The grand explanation physicists use to describe how the universe works may have some major new flaws to patch after a fundamental particle was found to have more mass than scientists thought.
"It's not just something is wrong," said Dave Toback, a particle physicist at Texas A&M University and a spokesperson for the U.S. government's Fermi National Accelerator Lab, which conducted the experiments. If replicated by other labs, "it literally means something fundamental in our understanding of nature is wrong."
The physicists at the lab crashed particles together over 10 years and measured the mass of 4 million W bosons. These subatomic particles are responsible for a fundamental force at the center of atoms, and they exist for only a fraction of a second before they decay into other particles.
"They are constantly popping in and out of existence in the quantum froth of the universe," Toback said.
The difference in mass from what the prevailing theory of the universe predicts is too big to be a rounding error or anything that could be easily explained away, according to the study by a team of 400 scientists from around the world published Thursday in the journal Science.
The result is so extraordinary it must be confirmed by another experiment, scientists say. If confirmed, it would present one of the biggest problems yet with scientists' detailed rulebook for the cosmos, called the standard model.
Duke University physicist Ashutosh V. Kotwal, the project leader for analysis, said it's like discovering there's a hidden room in your house.
Scientists speculated that there may be an undiscovered particle that is interacting with the W boson that could explain the difference. Maybe dark matter, another poorly understood component of the universe, could be playing a role. Or maybe there's just new physics involved that they just don't understand at the moment, researchers said.
The standard model says a W boson should measure 80,357,000 electron volts, plus or minus six.
"We found it slightly more than that. Not that much, but it's enough," said Giorgio Chiarelli, another scientist for the Fermi team and research director for the Italian National Institute for Nuclear Physics. The Fermi team's scale put the W boson at a heftier 80,433,000 electron volts, plus or minus nine.
It doesn't seem like a big difference, but it is a huge one in the subatomic world.
But both the team and experts not involved in the research said such a big claim requires extra proof from a second team, which they don't have yet.
"It's an incredibly delicate measurement. It requires understanding of various calibrations of various little effects," said Claudio Campagnari, a particle physicist at the University of California-Santa Barbara, who wasn't part of the Fermi team. "These guys are really good. And I take them very seriously. But I think at the end of the day what we need is a confirmation by another experiment."
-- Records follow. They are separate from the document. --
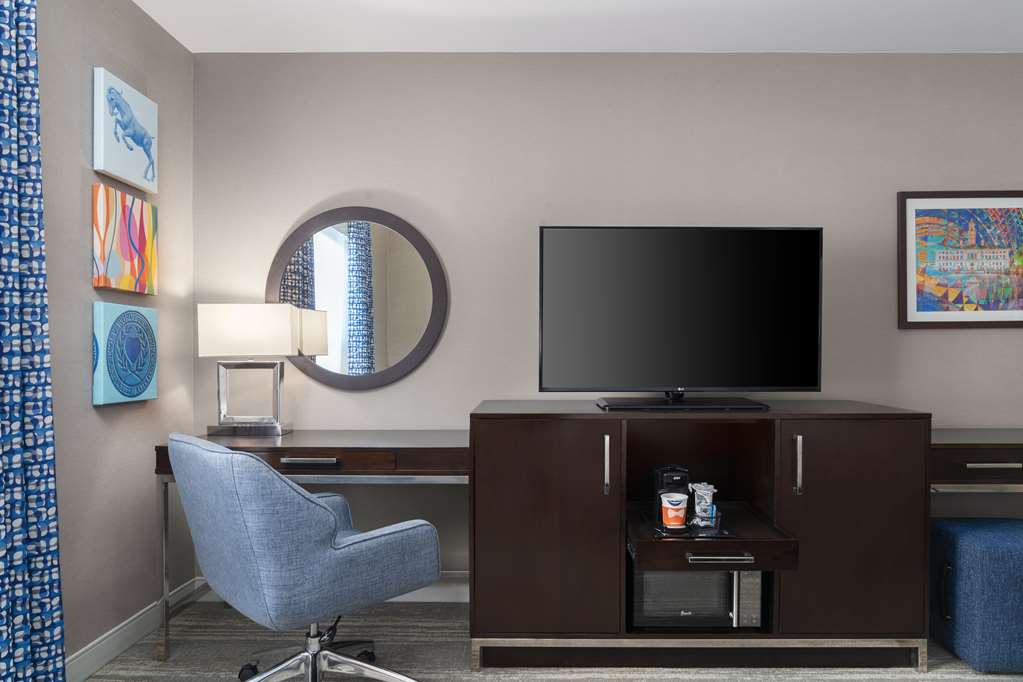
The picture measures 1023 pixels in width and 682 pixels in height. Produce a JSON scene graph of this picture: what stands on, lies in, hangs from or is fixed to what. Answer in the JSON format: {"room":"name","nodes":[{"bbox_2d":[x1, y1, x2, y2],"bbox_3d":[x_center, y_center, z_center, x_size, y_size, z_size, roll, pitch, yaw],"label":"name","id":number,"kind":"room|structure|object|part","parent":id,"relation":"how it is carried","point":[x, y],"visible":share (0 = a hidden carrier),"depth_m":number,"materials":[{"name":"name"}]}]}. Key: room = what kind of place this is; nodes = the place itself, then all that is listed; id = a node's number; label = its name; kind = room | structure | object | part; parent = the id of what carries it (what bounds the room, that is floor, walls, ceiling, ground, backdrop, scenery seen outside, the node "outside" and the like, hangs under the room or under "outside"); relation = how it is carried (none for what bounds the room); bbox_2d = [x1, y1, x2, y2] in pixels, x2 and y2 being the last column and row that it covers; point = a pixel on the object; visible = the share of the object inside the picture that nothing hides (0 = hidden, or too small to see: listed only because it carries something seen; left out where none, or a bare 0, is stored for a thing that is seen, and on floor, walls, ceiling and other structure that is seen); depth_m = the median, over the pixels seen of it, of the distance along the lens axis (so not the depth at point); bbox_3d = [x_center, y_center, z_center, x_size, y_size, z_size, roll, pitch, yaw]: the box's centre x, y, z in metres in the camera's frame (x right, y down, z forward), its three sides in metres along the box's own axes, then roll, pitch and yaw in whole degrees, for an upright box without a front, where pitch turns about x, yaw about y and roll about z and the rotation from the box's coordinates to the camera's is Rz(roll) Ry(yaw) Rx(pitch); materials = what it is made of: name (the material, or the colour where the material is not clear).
{"room":"bedroom","nodes":[
{"label":"bedroom","id":0,"kind":"room"},
{"bbox_2d":[34,0,194,675],"bbox_3d":[-1.513,-0.078,0.625,0.119,2.449,4.770,0,0,0],"label":"left wall","id":1,"kind":"structure","parent":0,"point":[77,231],"depth_m":2.42,"materials":[{"name":"grey paint"}]},
{"bbox_2d":[0,0,68,681],"bbox_3d":[-1.361,-0.080,1.582,0.147,2.371,0.907,0,0,0],"label":"curtain","id":2,"kind":"object","parent":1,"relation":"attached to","point":[5,382],"visible":1,"depth_m":1.88,"materials":[{"name":"blue fabric"}]},
{"bbox_2d":[92,183,156,294],"bbox_3d":[-1.417,-0.375,2.504,0.039,0.355,0.357,0,0,0],"label":"painting","id":3,"kind":"object","parent":1,"relation":"attached to","point":[131,251],"visible":0.98,"depth_m":2.45,"materials":[{"name":"fabric"}]},
{"bbox_2d":[93,68,157,193],"bbox_3d":[-1.418,-0.772,2.512,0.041,0.349,0.346,0,0,0],"label":"picture","id":4,"kind":"object","parent":1,"relation":"attached to","point":[109,168],"visible":0.99,"depth_m":2.46},
{"bbox_2d":[92,302,158,406],"bbox_3d":[-1.412,0.032,2.502,0.038,0.357,0.364,0,0,0],"label":"canvas picture","id":5,"kind":"object","parent":1,"relation":"attached to","point":[147,325],"visible":0.98,"depth_m":2.44},
{"bbox_2d":[64,579,198,681],"bbox_3d":[-1.453,1.092,0.779,0.014,0.106,4.536,0,0,0],"label":"baseboard","id":6,"kind":"structure","parent":1,"relation":"attached to","point":[109,639],"depth_m":2.48,"materials":[{"name":"white paint"}]},
{"bbox_2d":[52,598,1020,681],"bbox_3d":[1.012,1.191,0.704,5.153,0.097,4.915,0,0,0],"label":"floor","id":7,"kind":"structure","parent":0,"point":[91,681],"depth_m":2.45,"materials":[{"name":"carpet"}]},
{"bbox_2d":[166,433,444,679],"bbox_3d":[-0.644,0.706,2.126,0.690,0.864,0.700,0,0,-43],"label":"office chair","id":8,"kind":"object","parent":7,"relation":"on","point":[249,517],"visible":0.99,"depth_m":1.88,"materials":[{"name":"fabric"}]},
{"bbox_3d":[-0.627,0.951,2.163,0.533,0.329,0.543,0,0,-43],"label":"chrome base","id":9,"kind":"part","parent":8,"relation":"part of","materials":[{"name":"silver metal"}]},
{"bbox_2d":[155,432,470,667],"bbox_3d":[-0.719,0.753,2.705,1.181,0.773,0.513,0,0,0],"label":"left desk","id":10,"kind":"object","parent":7,"relation":"on","point":[353,462],"visible":0.59,"depth_m":2.49,"materials":[{"name":"brown wood"}]},
{"bbox_2d":[196,303,305,434],"bbox_3d":[-1.067,0.102,2.787,0.378,0.520,0.183,0,0,0],"label":"table lamp","id":11,"kind":"object","parent":10,"relation":"on","point":[231,319],"visible":0.99,"depth_m":2.72,"materials":[{"name":"silver metal"}]},
{"bbox_3d":[-1.067,-0.052,2.785,0.396,0.203,0.261,0,0,0],"label":"lampshade","id":12,"kind":"part","parent":11,"relation":"part of","materials":[{"name":"white fabric"}]},
{"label":"lamp base","id":13,"kind":"part","parent":11,"relation":"part of","materials":[{"name":"silver metal"}]},
{"bbox_3d":[-0.733,0.420,2.457,0.190,0.019,0.045,0,0,0],"label":"drawer pull","id":14,"kind":"part","parent":10,"relation":"part of","materials":[{"name":"silver metal"}]},
{"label":"drawer","id":15,"kind":"part","parent":10,"relation":"part of","materials":[{"name":"brown wood"}]},
{"bbox_2d":[468,399,931,669],"bbox_3d":[0.653,0.688,2.620,1.572,0.894,0.593,0,0,0],"label":"media cabinet","id":16,"kind":"object","parent":7,"relation":"on","point":[879,583],"visible":0.95,"depth_m":2.36,"materials":[{"name":"brown wood"}]},
{"bbox_3d":[0.091,0.654,2.293,0.494,0.742,0.095,0,0,0],"label":"cabinet door","id":17,"kind":"part","parent":16,"relation":"part of","materials":[{"name":"brown wood"}]},
{"bbox_3d":[0.318,0.417,2.333,0.016,0.190,0.036,0,0,0],"label":"handle","id":18,"kind":"part","parent":16,"relation":"part of","materials":[{"name":"silver metal"}]},
{"bbox_2d":[652,466,689,523],"bbox_3d":[0.584,0.542,2.509,0.120,0.186,0.096,0,0,0],"label":"coffee maker","id":19,"kind":"object","parent":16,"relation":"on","point":[681,478],"visible":0.63,"depth_m":2.48,"materials":[{"name":"black plastic"}]},
{"bbox_2d":[537,225,823,407],"bbox_3d":[0.641,-0.105,2.620,1.066,0.693,0.256,0,0,0],"label":"television","id":20,"kind":"object","parent":16,"relation":"on","point":[675,372],"visible":0.99,"depth_m":2.61,"materials":[{"name":"black"}]},
{"bbox_2d":[631,566,762,629],"bbox_3d":[0.645,0.871,2.543,0.456,0.265,0.358,0,0,0],"label":"microwave","id":21,"kind":"object","parent":16,"relation":"in","point":[699,579],"visible":0.65,"depth_m":2.39,"materials":[{"name":"black glass"}]},
{"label":"control panel","id":22,"kind":"part","parent":21,"relation":"part of","materials":[{"name":"metal"}]},
{"bbox_2d":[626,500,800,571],"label":"drawer","id":23,"kind":"object","parent":16,"relation":"attached to","point":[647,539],"visible":0.75,"depth_m":2.23,"materials":[{"name":"brown wood"}]},
{"bbox_2d":[641,510,732,538],"bbox_3d":[0.606,0.629,2.412,0.281,0.012,0.355,0,0,0],"label":"tray","id":24,"kind":"object","parent":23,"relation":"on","point":[689,527],"visible":0.47,"depth_m":2.33,"materials":[{"name":"black plastic"}]},
{"bbox_2d":[660,492,688,529],"bbox_3d":[0.560,0.574,2.361,0.093,0.106,0.091,0,0,0],"label":"coffee cup","id":25,"kind":"object","parent":24,"relation":"on","point":[669,506],"visible":0.99,"depth_m":2.33,"materials":[{"name":"paper"}]},
{"bbox_2d":[688,482,717,526],"bbox_3d":[0.679,0.566,2.448,0.108,0.137,0.093,0,0,0],"label":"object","id":26,"kind":"object","parent":24,"relation":"on","point":[697,508],"visible":0.98,"depth_m":2.43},
{"bbox_3d":[0.647,0.669,2.139,0.191,0.019,0.049,0,0,0],"label":"drawer handle","id":27,"kind":"part","parent":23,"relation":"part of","materials":[{"name":"silver metal"}]},
{"bbox_3d":[0.969,0.415,2.325,0.016,0.191,0.035,0,0,0],"label":"handle","id":28,"kind":"part","parent":16,"relation":"part of","materials":[{"name":"silver metal"}]},
{"bbox_3d":[1.151,0.651,2.315,0.463,0.745,0.068,0,0,0],"label":"cabinet door","id":29,"kind":"part","parent":16,"relation":"part of","materials":[{"name":"brown wood"}]},
{"bbox_2d":[931,518,1022,673],"bbox_3d":[1.787,0.903,2.506,0.459,0.457,0.461,0,0,0],"label":"blue ottoman","id":30,"kind":"object","parent":7,"relation":"on","point":[983,553],"visible":0.96,"depth_m":2.35,"materials":[{"name":"blue fabric"}]},
{"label":"handle","id":31,"kind":"part","parent":30,"relation":"part of","materials":[{"name":"black"}]},
{"bbox_2d":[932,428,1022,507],"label":"right desk","id":32,"kind":"object","parent":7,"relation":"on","point":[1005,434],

Earlier, less precise measurements of the W boson by other teams found it to be lighter than predicted, so "maybe there is just something wonky about this experiment," said Caltech physicist Sean M. Carroll, who wasn't part of the research and said it was "absolutely worth taking very seriously."
'Nature has facts'
The finding is important because of its potential effect on the standard model of physics.
"Nature has facts," Duke's Kotwal said. "The model is the way we understand those facts."
Scientists have long known the standard model isn't perfect. It doesn't explain dark matter or gravity well. If scientists have to tinker with it to explain these findings, they have to make sure the changes don't ruin mathematical equations that now explain and predict other particles and forces well, researchers said.
It is a recurring problem with the model. A year ago, a different team found another problem with the standard model and how muons react.
"Quantum mechanics is really beautiful and weird," Toback said. "Anyone who has not been deeply troubled by quantum mechanics has not understood it."